Fiat 500 Topolino
Even when Fiat tackled the low-price end of the car scale, it was incapable of building anything that didn’t exude character, verve, and speed “potential.”
Italian printer and amateur racing driver Raffaele Cecchini, however, went further than most, to wring maximum performance from the Fiat 500, the 1936 car Italians nicknamed “Il Topolino” (little mouse). In 1938, he created this little streamliner to chase a number of 31ci (500cc) class speed records at the Monza circuit.

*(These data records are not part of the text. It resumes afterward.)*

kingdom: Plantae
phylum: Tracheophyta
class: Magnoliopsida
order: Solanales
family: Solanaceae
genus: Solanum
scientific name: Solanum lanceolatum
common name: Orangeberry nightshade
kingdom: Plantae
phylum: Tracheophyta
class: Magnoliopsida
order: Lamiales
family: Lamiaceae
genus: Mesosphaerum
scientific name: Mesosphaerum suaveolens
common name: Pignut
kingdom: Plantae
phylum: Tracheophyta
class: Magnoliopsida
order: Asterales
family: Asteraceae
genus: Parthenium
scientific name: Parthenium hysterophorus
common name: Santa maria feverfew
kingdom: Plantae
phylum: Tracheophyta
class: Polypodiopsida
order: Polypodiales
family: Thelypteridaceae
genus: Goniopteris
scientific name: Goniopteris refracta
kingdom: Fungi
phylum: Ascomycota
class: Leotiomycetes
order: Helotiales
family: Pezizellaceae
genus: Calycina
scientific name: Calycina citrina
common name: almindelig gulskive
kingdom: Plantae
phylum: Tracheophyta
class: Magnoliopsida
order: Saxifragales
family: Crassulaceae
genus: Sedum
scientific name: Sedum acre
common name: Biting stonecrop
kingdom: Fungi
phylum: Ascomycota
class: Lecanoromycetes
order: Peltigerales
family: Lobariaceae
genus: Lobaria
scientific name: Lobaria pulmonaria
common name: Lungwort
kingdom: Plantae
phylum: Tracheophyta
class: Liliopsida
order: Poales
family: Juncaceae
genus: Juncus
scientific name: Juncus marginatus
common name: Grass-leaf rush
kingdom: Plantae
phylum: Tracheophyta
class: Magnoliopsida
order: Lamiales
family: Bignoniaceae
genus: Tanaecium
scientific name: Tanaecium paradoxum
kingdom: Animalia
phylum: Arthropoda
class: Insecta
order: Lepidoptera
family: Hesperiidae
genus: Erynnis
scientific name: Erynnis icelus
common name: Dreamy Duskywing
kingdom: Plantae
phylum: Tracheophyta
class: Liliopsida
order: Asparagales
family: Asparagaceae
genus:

Apart from the beaten aluminum torpedo-like bodywork, with its gaping air intake, incredible fish tail, disc wheels, and tiny off-set turret, the usually feeble Topolino engine was heavily modified. To ensure it met 31ci (500cc) class rules (the standard Topolino had a 35ci (569cc) engine, sleeves were fitted inside the cylinder, and a new crankshaft gave a shorter stroke to reduce capacity to 30.45ci (499.05cc). Power output was boosted using a Cozette carburetor and supercharger, the side valves replaced with a Siata overhead-valve conversion, and the car was cooled with a front-mounted radiator. Considering the basic Fiat could manage just 53mph (85kph), Cecchini worked wonders turning it into a 90mph (145kph) catapult.
At Monza, the driver set record speeds for 50-, 100-, and 200-mile (80-, 161-, and 322-km) stints at 85.39mph (137.42kph), 86.18mph (138.69kph), and 1.97mph
(131.92kph) respectively. Not bad for a car originally intended as a city runabout.